How these four challenges are addressed will determine much of how the next five to ten years looks for your organization. If you’d consider your company a laggard with respect to data science maturity, seek consolation in the fact that you’re not alone: some 46 percent of all survey respondents, in fact, fell into the laggard category. Forty percent are considered “aspiring,” and a mere 14 percent rose to the top and demonstrated ability to manage data science as an organizational capability.
It’s not too late. To start delivering and measuring business value from data science, your organization must develop and implement a consistent and sensible framework around people, process, and technology. Companies that put the time and energy into this framework, and that successfully leverage data science as a core business competency, are reaping the rewards. Netflix, for example, integrates models into each part of their business; they estimate a billion dollars in incremental value from their personalization and recommendation models alone.

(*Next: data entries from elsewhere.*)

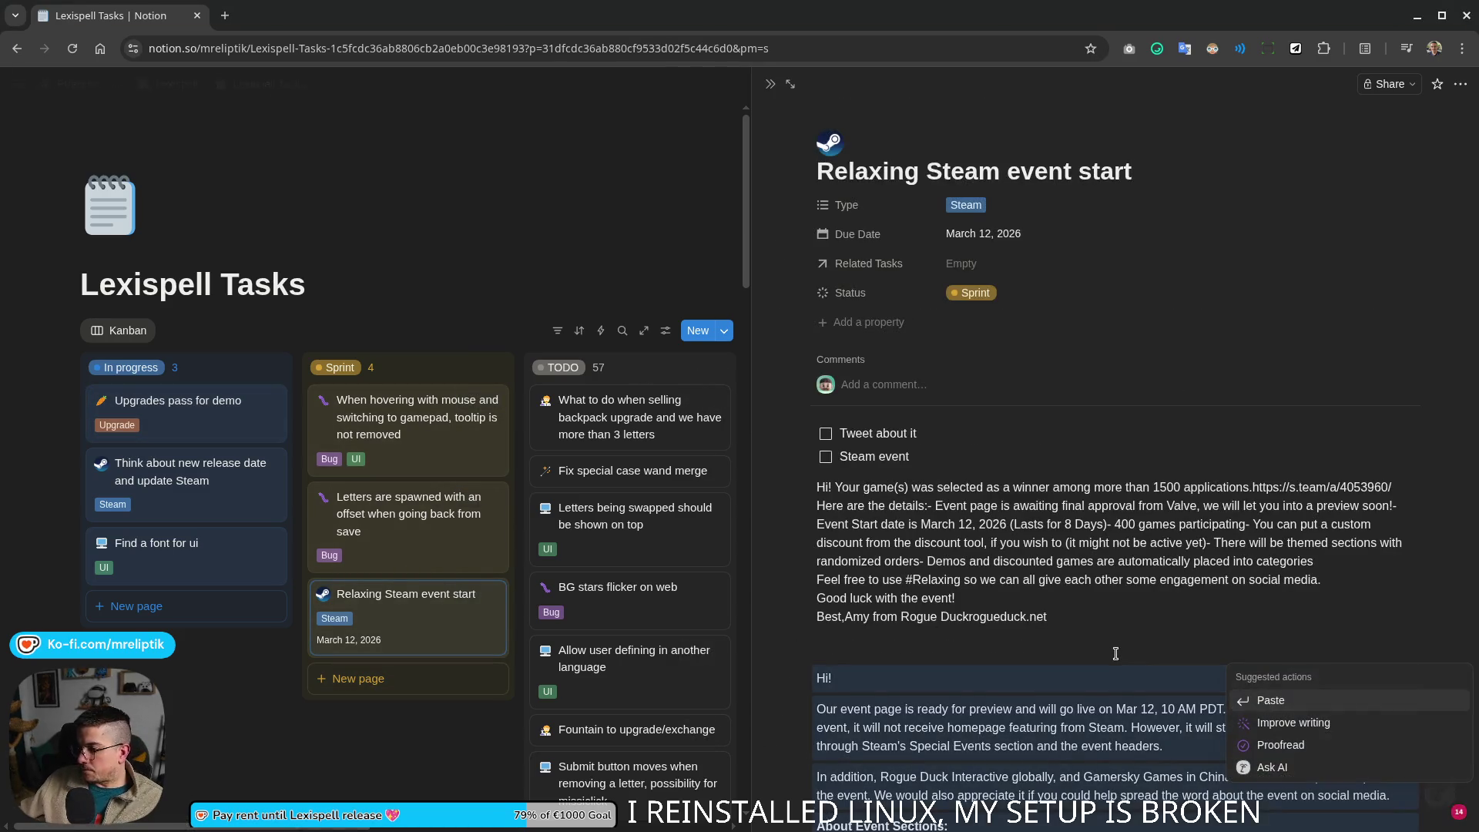
pyautogui.press('Escape')
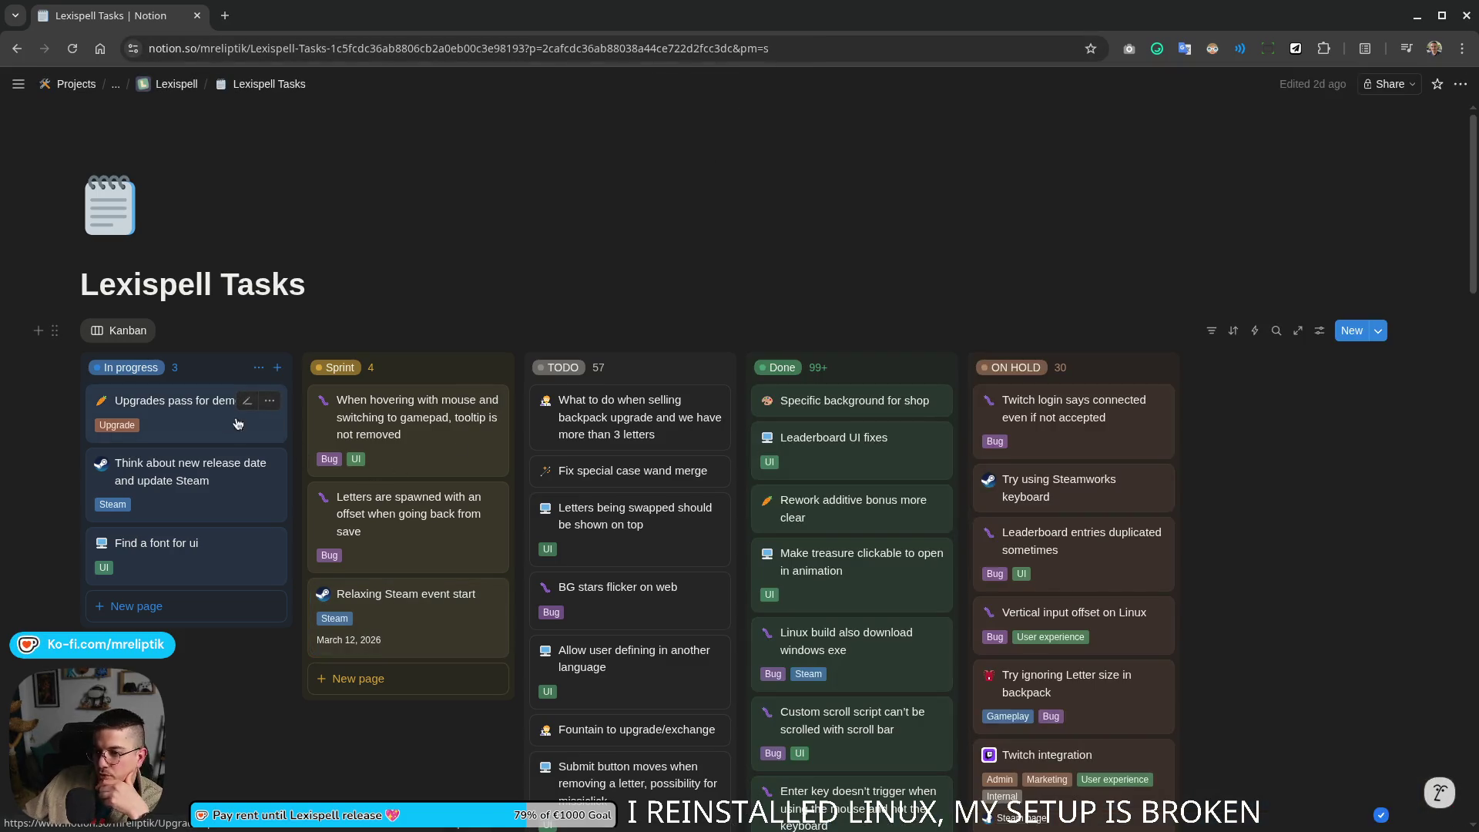
# Step: Reopen the Upgrades pass for demo card in side peek beside the board
pyautogui.click(179, 400)
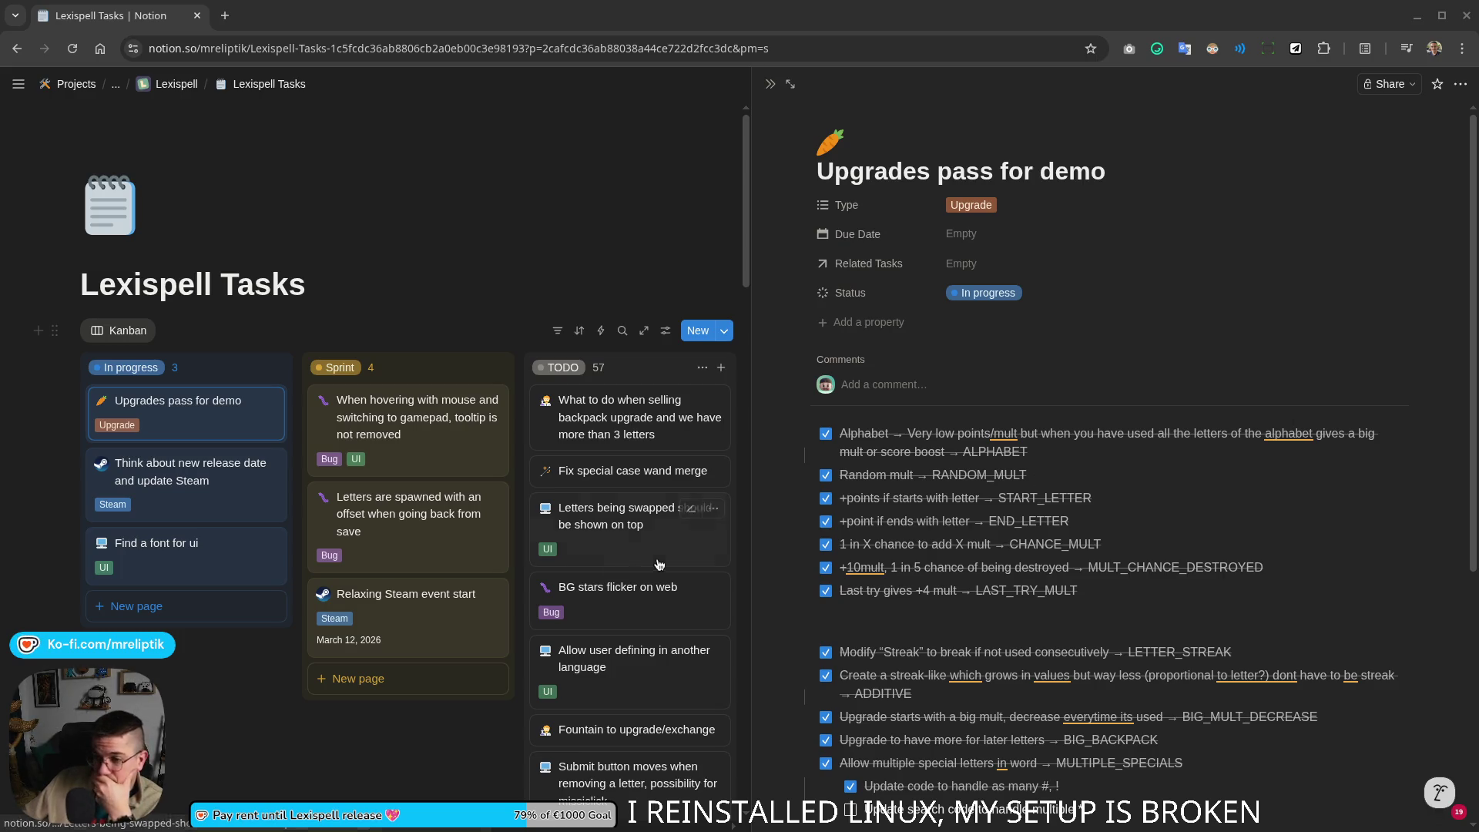
pyautogui.scroll(-3, 966, 766)
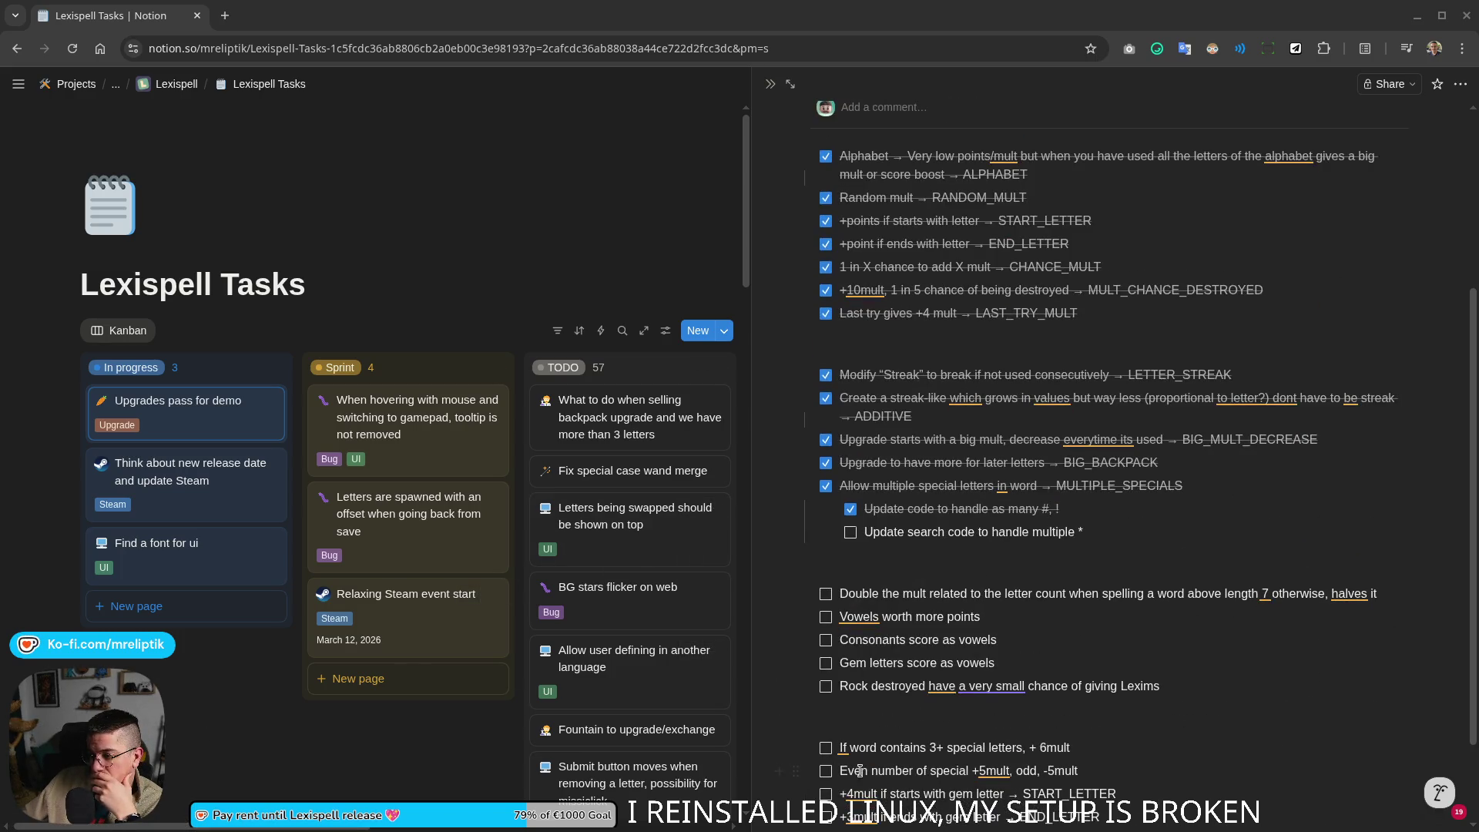
pyautogui.scroll(-1, 861, 771)
pyautogui.scroll(-1, 977, 599)
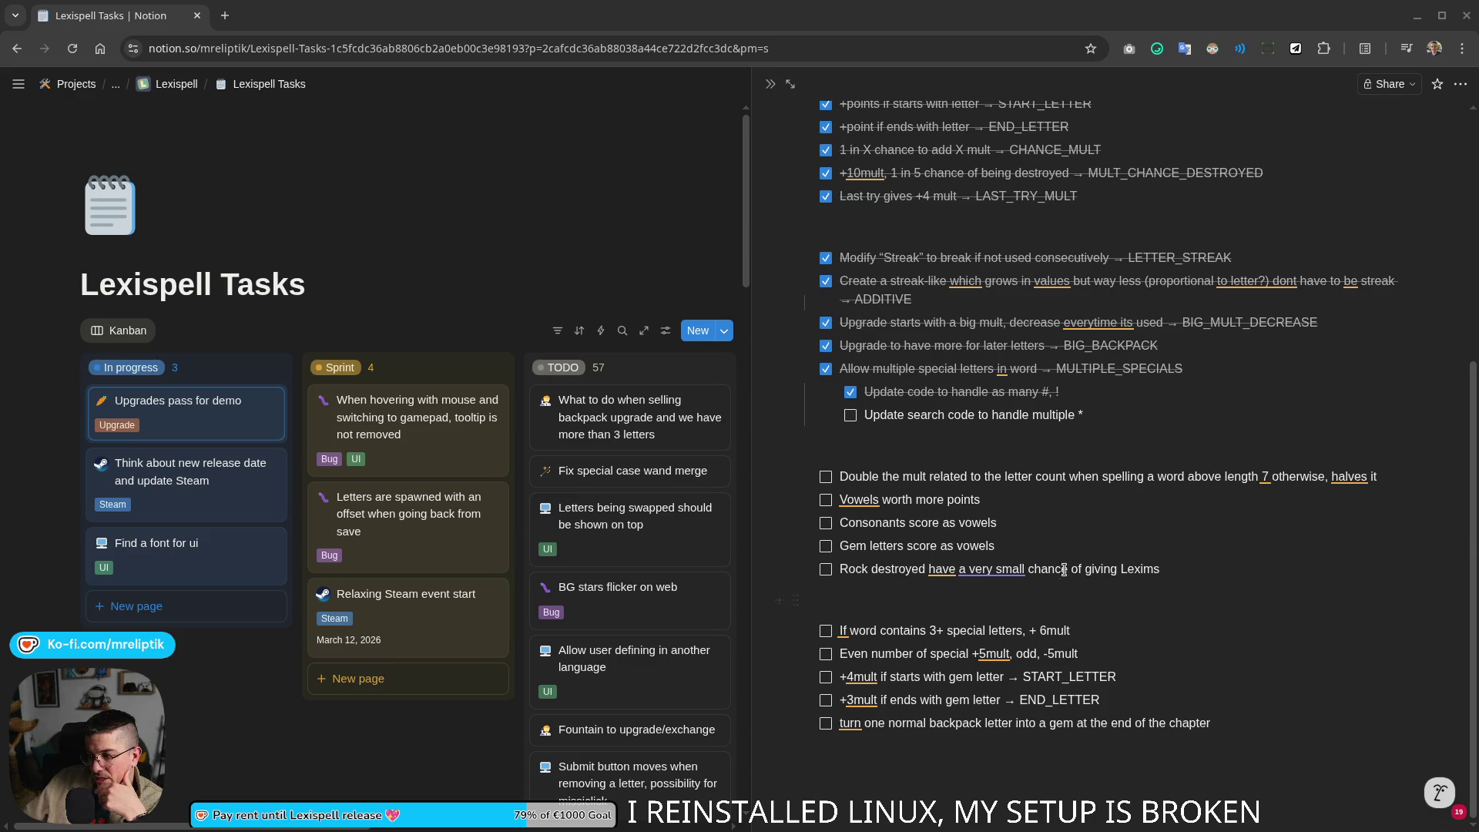
pyautogui.click(883, 593)
pyautogui.press('space')
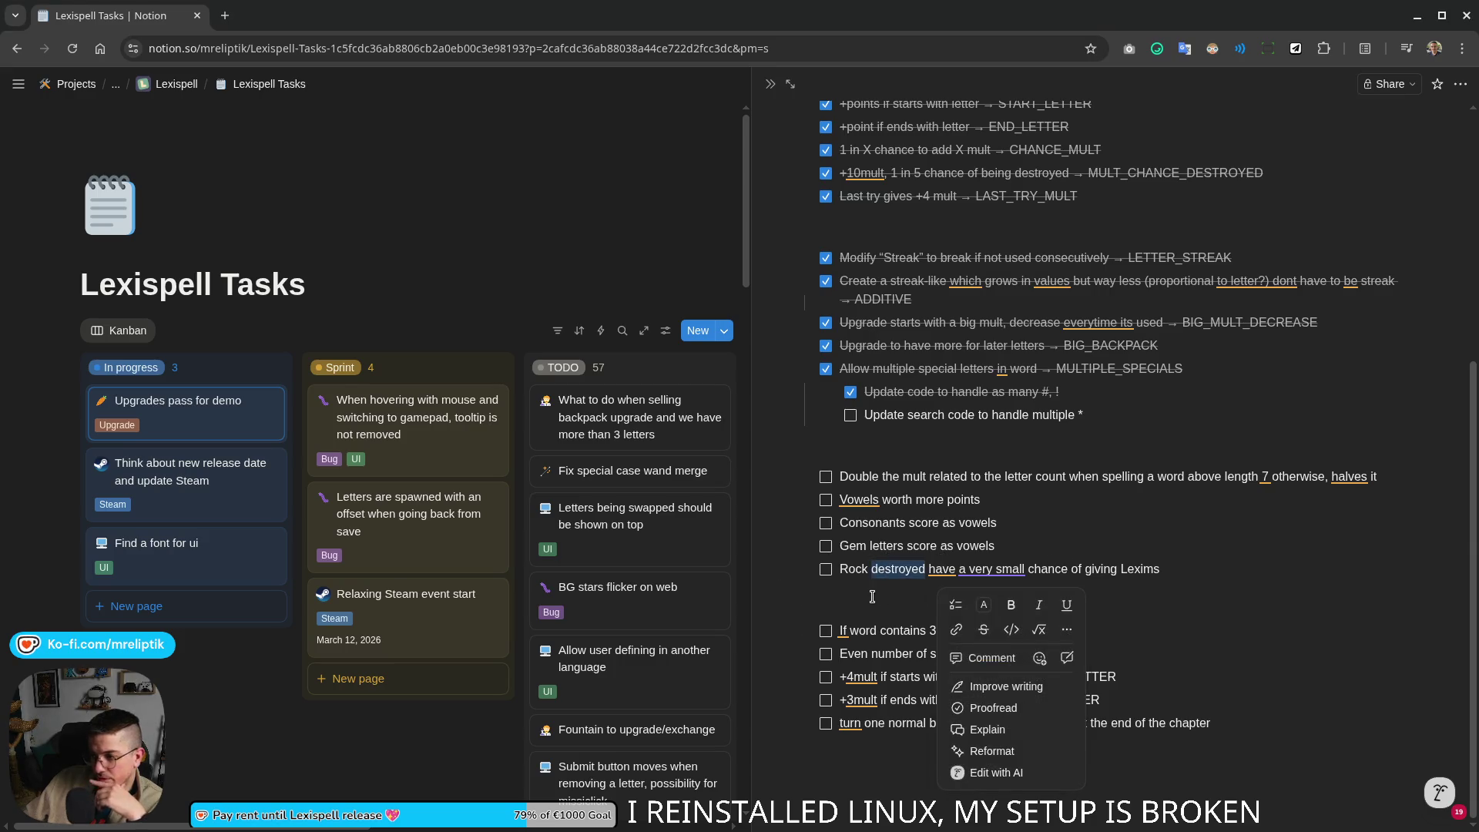
pyautogui.press('Escape')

The message is clear: achieving success with data science is not easy. There are significant barriers that must be overcome. But ultimately, those that solve the hard problems -- figuring out how to develop and deploy and high-impact models at scale, and truly instrumenting their businesses with data science -- are better equipped to leverage them for competitive advantage over the long term.
Bio: Nick Elprin is CEO and Cofounder of Domino Data Lab. He received MS in Computer Science from Harvard in 2005.